Work instructions:
- A) From the post about Grease, copy the part that opens with the words containing "I love Pump" and closes with "Odd, I know.".
- B) Answer these questions about the post about Grease, one per line:
(i) Which song does the post tell readers to listen to again?
(ii) Which three movies does Alternate Life Kristin decide not to talk about?
(iii) According to the comment, during what hours was the Saturday detention held?

(Beginning of Excerpted passage)

As an older woman, I find the movie's statements about gender and class to be fascinating and often overlooked. It's not really such a feel-good movie at all! Why on earth would pre-teen girls think that the 1950's were a better place to be? The movie isn't shy about presenting the limited options for women. Go listen to "Beauty School Drop-out" again. You can trade in your teasing comb for a shot at the steno pool--swell. And those kind of movies, along with Our Bodies, Ourselves, taught me to be profoundly grateful for the birth control pill, which wouldn't have been available to the girls of Grease. There's that subplot about whether or not Rizzo is pregnant, and even in my more innocent pre-teen days, I could tell that pregnancy would REALLY limit her already limited options.

Somewhere, Alternate Life Kristin wonders whether or not to say too much about what her teenage years were really like as her pre-teen daughters fall in love with the movies of John Hughes. They debate about which characters they would have been in The Breakfast Club or St. Elmo's Fire. Alternate Life Kristin wonders if she would be seen as a bad mother if she showed her pre-teen daughters Heathers or Pump Up the Volume. Alternate Life Kristin decides not to talk about the movies that really influenced her: Threads, The Day After, Testament. She wants to shield her daughters from those nuclear nightmares for just a bit longer.

1 comment:

Kelli Russell Agodon - Book of Kells said...

Kristin--

I said the same thing after watching Grease-- how I wished I lived in the 50's. However, I knew that Sandra Dee had lost something of herself when she dressed in leather & started smoking to please her boyfriend at the end. That message came through, though I was always a fan of Frenchie...though definitely not her "dropping out" stance. ;-)

I love Pump Up the Volume, even own a copy of that movie.

And a confession-- I watched Breakfast Club while spending the last Saturday of the school year in detention (from 8 am-noon) ever week for tardies in class. The teachers decided for the last detention, we could watch movies. We also watched the movie Teachers. Odd, I know.

(End of Excerpted passage)
(Beginning of Information given)

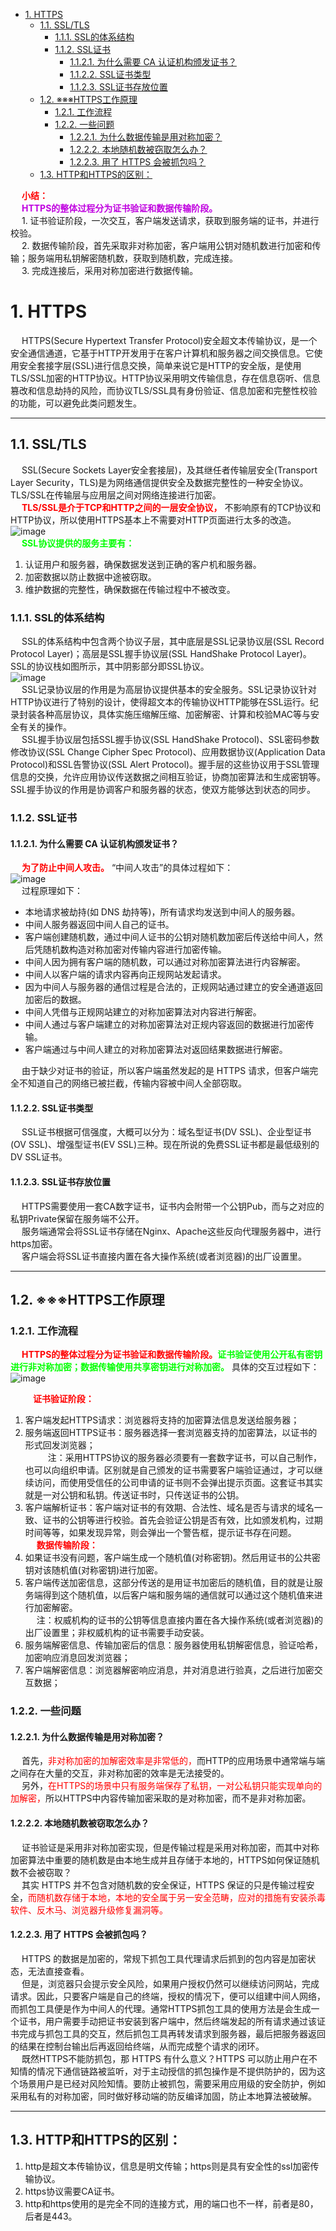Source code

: 

<!-- TOC -->

- [1. HTTPS](#1-https)
    - [1.1. SSL/TLS](#11-ssltls)
        - [1.1.1. SSL的体系结构](#111-ssl的体系结构)
        - [1.1.2. SSL证书](#112-ssl证书)
            - [1.1.2.1. 为什么需要 CA 认证机构颁发证书？](#1121-为什么需要-ca-认证机构颁发证书)
            - [1.1.2.2. SSL证书类型](#1122-ssl证书类型)
            - [1.1.2.3. SSL证书存放位置](#1123-ssl证书存放位置)
    - [1.2. ※※※HTTPS工作原理](#12-※※※https工作原理)
        - [1.2.1. 工作流程](#121-工作流程)
        - [1.2.2. 一些问题](#122-一些问题)
            - [1.2.2.1. 为什么数据传输是用对称加密？](#1221-为什么数据传输是用对称加密)
            - [1.2.2.2. 本地随机数被窃取怎么办？](#1222-本地随机数被窃取怎么办)
            - [1.2.2.3. 用了 HTTPS 会被抓包吗？](#1223-用了-https-会被抓包吗)
    - [1.3. HTTP和HTTPS的区别：](#13-http和https的区别)

<!-- /TOC -->

&emsp; **<font color = "red">小结：</font>**  
&emsp; **<font color = "clime">HTTPS的整体过程分为证书验证和数据传输阶段。</font>**  
&emsp; 1. 证书验证阶段，一次交互，客户端发送请求，获取到服务端的证书，并进行校验。  
&emsp; 2. 数据传输阶段，首先采取非对称加密，客户端用公钥对随机数进行加密和传输；服务端用私钥解密随机数，获取到随机数，完成连接。  
&emsp; 3. 完成连接后，采用对称加密进行数据传输。  


# 1. HTTPS  
&emsp; HTTPS(Secure Hypertext Transfer Protocol)安全超文本传输协议，是一个安全通信通道，它基于HTTP开发用于在客户计算机和服务器之间交换信息。它使用安全套接字层(SSL)进行信息交换，简单来说它是HTTP的安全版，是使用TLS/SSL加密的HTTP协议。HTTP协议采用明文传输信息，存在信息窃听、信息篡改和信息劫持的风险，而协议TLS/SSL具有身份验证、信息加密和完整性校验的功能，可以避免此类问题发生。  

<!-- 
主要有三个原因：
    保护隐私(Privacy)：所有信息都是加密传播，第三方无法窃听数据。如果使用HTTP明文传输数据的话，很可能被第三方劫持数据，那么所输入的密码或者其他个人资料都被暴露在他人面前，后果可想而知。
    数据完整性(Integraty)：一旦第三方篡改了数据，接收方会知道数据经过了篡改，这样便保证了数据在传输过程中不被篡改 —— 数据的完整性。
    身份认证(Identification)：第三方不可能冒充身份参与通信，因为服务器配备了由证书颁发机构(Certificate Authority，简称CA)颁发的安全证书，可以证实服务器的身份信息，防止第三方冒充身份。(也有少数情况下，通信需要客户端提供证书，例如银行系统，需要用户在登录的时候，插入银行提供给用户的USB，就是需要客户端提供证书，用来验证客户的身份信息。)
-->

---

## 1.1. SSL/TLS  
&emsp; SSL(Secure Sockets Layer安全套接层)，及其继任者传输层安全(Transport Layer Security，TLS)是为网络通信提供安全及数据完整性的一种安全协议。TLS/SSL在传输层与应用层之间对网络连接进行加密。  
&emsp; **<font color = "red">TLS/SSL是介于TCP和HTTP之间的一层安全协议，</font>** 不影响原有的TCP协议和HTTP协议，所以使用HTTPS基本上不需要对HTTP页面进行太多的改造。  
![image](https://gitee.com/wt1814/pic-host/raw/master/images/network/https-1.png)  
&emsp; **<font color = "lime">SSL协议提供的服务主要有：</font>**  
1. 认证用户和服务器，确保数据发送到正确的客户机和服务器。  
2. 加密数据以防止数据中途被窃取。  
3. 维护数据的完整性，确保数据在传输过程中不被改变。  

### 1.1.1. SSL的体系结构  
&emsp; SSL的体系结构中包含两个协议子层，其中底层是SSL记录协议层(SSL Record Protocol Layer)；高层是SSL握手协议层(SSL HandShake Protocol Layer)。SSL的协议栈如图所示，其中阴影部分即SSL协议。  
![image](https://gitee.com/wt1814/pic-host/raw/master/images/network/https-2.png)  
&emsp; SSL记录协议层的作用是为高层协议提供基本的安全服务。SSL记录协议针对HTTP协议进行了特别的设计，使得超文本的传输协议HTTP能够在SSL运行。纪录封装各种高层协议，具体实施压缩解压缩、加密解密、计算和校验MAC等与安全有关的操作。  
&emsp; SSL握手协议层包括SSL握手协议(SSL HandShake Protocol)、SSL密码参数修改协议(SSL Change Cipher Spec Protocol)、应用数据协议(Application Data Protocol)和SSL告警协议(SSL Alert Protocol)。握手层的这些协议用于SSL管理信息的交换，允许应用协议传送数据之间相互验证，协商加密算法和生成密钥等。SSL握手协议的作用是协调客户和服务器的状态，使双方能够达到状态的同步。  

### 1.1.2. SSL证书  
#### 1.1.2.1. 为什么需要 CA 认证机构颁发证书？  
<!-- 
https://mp.weixin.qq.com/s/SNNxTHBrjGbbQbYkCfuzSQ
https://mp.weixin.qq.com/s/Chwz0b8IBlkB6hoxI-_wyQ
-->
&emsp; **<font color = "red">为了防止中间人攻击。</font>** “中间人攻击”的具体过程如下：  
![image](https://gitee.com/wt1814/pic-host/raw/master/images/network/https-4.png)  
&emsp; 过程原理如下：  

* 本地请求被劫持(如 DNS 劫持等)，所有请求均发送到中间人的服务器。
* 中间人服务器返回中间人自己的证书。
* 客户端创建随机数，通过中间人证书的公钥对随机数加密后传送给中间人，然后凭随机数构造对称加密对传输内容进行加密传输。
* 中间人因为拥有客户端的随机数，可以通过对称加密算法进行内容解密。
* 中间人以客户端的请求内容再向正规网站发起请求。
* 因为中间人与服务器的通信过程是合法的，正规网站通过建立的安全通道返回加密后的数据。
* 中间人凭借与正规网站建立的对称加密算法对内容进行解密。
* 中间人通过与客户端建立的对称加密算法对正规内容返回的数据进行加密传输。
* 客户端通过与中间人建立的对称加密算法对返回结果数据进行解密。  

&emsp; 由于缺少对证书的验证，所以客户端虽然发起的是 HTTPS 请求，但客户端完全不知道自己的网络已被拦截，传输内容被中间人全部窃取。  

#### 1.1.2.2. SSL证书类型  
&emsp; SSL证书根据可信强度，大概可以分为：域名型证书(DV SSL)、企业型证书(OV SSL)、增强型证书(EV SSL)三种。现在所说的免费SSL证书都是最低级别的DV SSL证书。  

#### 1.1.2.3. SSL证书存放位置  
&emsp; HTTPS需要使用一套CA数字证书，证书内会附带一个公钥Pub，而与之对应的私钥Private保留在服务端不公开。  
&emsp; 服务端通常会将SSL证书存储在Nginx、Apache这些反向代理服务器中，进行https加密。  
&emsp; 客户端会将SSL证书直接内置在各大操作系统(或者浏览器)的出厂设置里。  

------------------------------------------
## 1.2. ※※※HTTPS工作原理  

### 1.2.1. 工作流程  
&emsp; **<font color = "red">HTTPS的整体过程分为证书验证和数据传输阶段。</font><font color = "lime">证书验证使用公开私有密钥进行非对称加密；数据传输使用共享密钥进行对称加密。</font>** 具体的交互过程如下：  
![image](https://gitee.com/wt1814/pic-host/raw/master/images/network/https-3.png)  

&emsp; &emsp; **<font color = "red">证书验证阶段：</font>**  
1. 客户端发起HTTPS请求：浏览器将支持的加密算法信息发送给服务器；  
2. 服务端返回HTTPS证书：服务器选择一套浏览器支持的加密算法，以证书的形式回发浏览器；  
&emsp; &emsp; 注：采用HTTPS协议的服务器必须要有一套数字证书，可以自己制作，也可以向组织申请。区别就是自己颁发的证书需要客户端验证通过，才可以继续访问，而使用受信任的公司申请的证书则不会弹出提示页面。这套证书其实就是一对公钥和私钥。传送证书时，只传送证书的公钥。  
3. 客户端解析证书：客户端对证书的有效期、合法性、域名是否与请求的域名一致、证书的公钥等进行校验。首先会验证公钥是否有效，比如颁发机构，过期时间等等，如果发现异常，则会弹出一个警告框，提示证书存在问题。  
&emsp; **<font color = "red">数据传输阶段：</font>**  
4. 如果证书没有问题，客户端生成一个随机值(对称密钥)。然后用证书的公共密钥对该随机值(对称密钥)进行加密。  
5. 客户端传送加密信息，这部分传送的是用证书加密后的随机值，目的就是让服务端得到这个随机值，以后客户端和服务端的通信就可以通过这个随机值来进行加密解密。  
&emsp; 注：权威机构的证书的公钥等信息直接内置在各大操作系统(或者浏览器)的出厂设置里；非权威机构的证书需要手动安装。  
6. 服务端解密信息、传输加密后的信息：服务器使用私钥解密信息，验证哈希，加密响应消息回发浏览器；  
7. 客户端解密信息：浏览器解密响应消息，并对消息进行验真，之后进行加密交互数据；  

### 1.2.2. 一些问题  
#### 1.2.2.1. 为什么数据传输是用对称加密？  
&emsp; 首先，<font color = "red">非对称加密的加解密效率是非常低的，</font>而HTTP的应用场景中通常端与端之间存在大量的交互，非对称加密的效率是无法接受的。  
&emsp; 另外，<font color = "red">在HTTPS的场景中只有服务端保存了私钥，一对公私钥只能实现单向的加解密，</font>所以HTTPS中内容传输加密采取的是对称加密，而不是非对称加密。  

#### 1.2.2.2. 本地随机数被窃取怎么办？  
&emsp; 证书验证是采用非对称加密实现，但是传输过程是采用对称加密，而其中对称加密算法中重要的随机数是由本地生成并且存储于本地的，HTTPS如何保证随机数不会被窃取？  
&emsp; 其实 HTTPS 并不包含对随机数的安全保证，HTTPS 保证的只是传输过程安全，<font color = "red">而随机数存储于本地，本地的安全属于另一安全范畴，应对的措施有安装杀毒软件、反木马、浏览器升级修复漏洞等。</font>  

#### 1.2.2.3. 用了 HTTPS 会被抓包吗？
&emsp; HTTPS 的数据是加密的，常规下抓包工具代理请求后抓到的包内容是加密状态，无法直接查看。  
&emsp; 但是，浏览器只会提示安全风险，如果用户授权仍然可以继续访问网站，完成请求。因此，只要客户端是自己的终端，授权的情况下，便可以组建中间人网络，而抓包工具便是作为中间人的代理。通常HTTPS抓包工具的使用方法是会生成一个证书，用户需要手动把证书安装到客户端中，然后终端发起的所有请求通过该证书完成与抓包工具的交互，然后抓包工具再转发请求到服务器，最后把服务器返回的结果在控制台输出后再返回给终端，从而完成整个请求的闭环。  
&emsp; 既然HTTPS不能防抓包，那 HTTPS 有什么意义？HTTPS 可以防止用户在不知情的情况下通信链路被监听，对于主动授信的抓包操作是不提供防护的，因为这个场景用户是已经对风险知情。要防止被抓包，需要采用应用级的安全防护，例如采用私有的对称加密，同时做好移动端的防反编译加固，防止本地算法被破解。  

------------------------------------------
## 1.3. HTTP和HTTPS的区别：  
1. http是超文本传输协议，信息是明文传输；https则是具有安全性的ssl加密传输协议。  
2. https协议需要CA证书。  
3. http和https使用的是完全不同的连接方式，用的端口也不一样，前者是80，后者是443。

(End of Information given)

Solutions in order:
- A)
I love Pump Up the Volume, even own a copy of that movie.

And a confession-- I watched Breakfast Club while spending the last Saturday of the school year in detention (from 8 am-noon) ever week for tardies in class. The teachers decided for the last detention, we could watch movies. We also watched the movie Teachers. Odd, I know.

- B)
(i) "Beauty School Drop-out"
(ii) Threads, The Day After, and Testament
(iii) From 8 am to noon